The application is intended solely for educational, research, and informational purposes.
The measurements generated by the software:
• are estimates based on computer-vision algorithms
• may contain errors
• should not be used for diagnosis
• should not be used for clinical decision making
• should not replace professional medical evaluation
Users should always consult qualified healthcare professionals for medical advice.

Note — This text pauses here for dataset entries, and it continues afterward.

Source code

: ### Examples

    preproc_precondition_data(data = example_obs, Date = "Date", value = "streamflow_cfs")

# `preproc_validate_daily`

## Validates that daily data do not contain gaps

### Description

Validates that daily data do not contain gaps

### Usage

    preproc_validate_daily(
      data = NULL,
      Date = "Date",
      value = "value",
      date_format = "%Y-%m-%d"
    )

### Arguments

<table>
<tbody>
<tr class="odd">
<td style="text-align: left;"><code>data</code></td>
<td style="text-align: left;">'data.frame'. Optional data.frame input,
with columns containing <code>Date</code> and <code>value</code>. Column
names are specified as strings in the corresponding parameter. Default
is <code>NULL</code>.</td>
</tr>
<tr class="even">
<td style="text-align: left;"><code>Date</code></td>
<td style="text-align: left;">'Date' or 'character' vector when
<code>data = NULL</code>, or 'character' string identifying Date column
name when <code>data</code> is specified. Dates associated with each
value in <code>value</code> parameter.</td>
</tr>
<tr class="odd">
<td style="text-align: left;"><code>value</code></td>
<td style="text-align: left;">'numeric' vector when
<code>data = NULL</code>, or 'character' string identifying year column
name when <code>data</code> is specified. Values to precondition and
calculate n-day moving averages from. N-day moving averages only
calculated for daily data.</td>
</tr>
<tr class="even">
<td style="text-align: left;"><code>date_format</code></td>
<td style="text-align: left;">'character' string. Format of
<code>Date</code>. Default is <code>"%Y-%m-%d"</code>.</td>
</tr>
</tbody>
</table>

OrthoHand Motion does not provide diagnosis or treatment recommendations.
The application:
• does not claim to diagnose disease
• does not claim to monitor medical conditions
• does not claim to guide medical procedures
Because of this:
The software does not meet the definition of a regulated medical device under:
• EU MDR Article 2
• FDA Software as Medical Device definitions
Instead, the app is categorized as:
Biomechanical visualization and motion-analysis software for educational and research purposes.
Therefore regulatory clearance such as CE marking or FDA approval is not required.
The application does not provide medical diagnosis, treatment recommendations, or clinical decision support.
The application offers motion visualization and estimated parameters that may provide an early indication that further evaluation by a qualified healthcare professional may be warranted.
All outputs are algorithm-derived estimations and may contain inaccuracies.
Clinical judgment and professional expertise are required when interpreting any motion observations.
The application does not replace a medical doctor or specialist.
Users must not rely on the application as the sole basis for medical decisions.
The software is not intended for primary image interpretation.
Any decisions made based on the application remain the responsibility of the user.
Users should seek professional medical advice before making any health-related decisions.
PRIVACY POLICY
OrthoHand Motion processes motion data locally on the device.
The application does not collect personally identifiable information.
Motion measurements are generated in real time and remain on the device unless the user explicitly exports them.
No data is used for advertising or tracking.
Any future research data contribution features will require explicit user consent.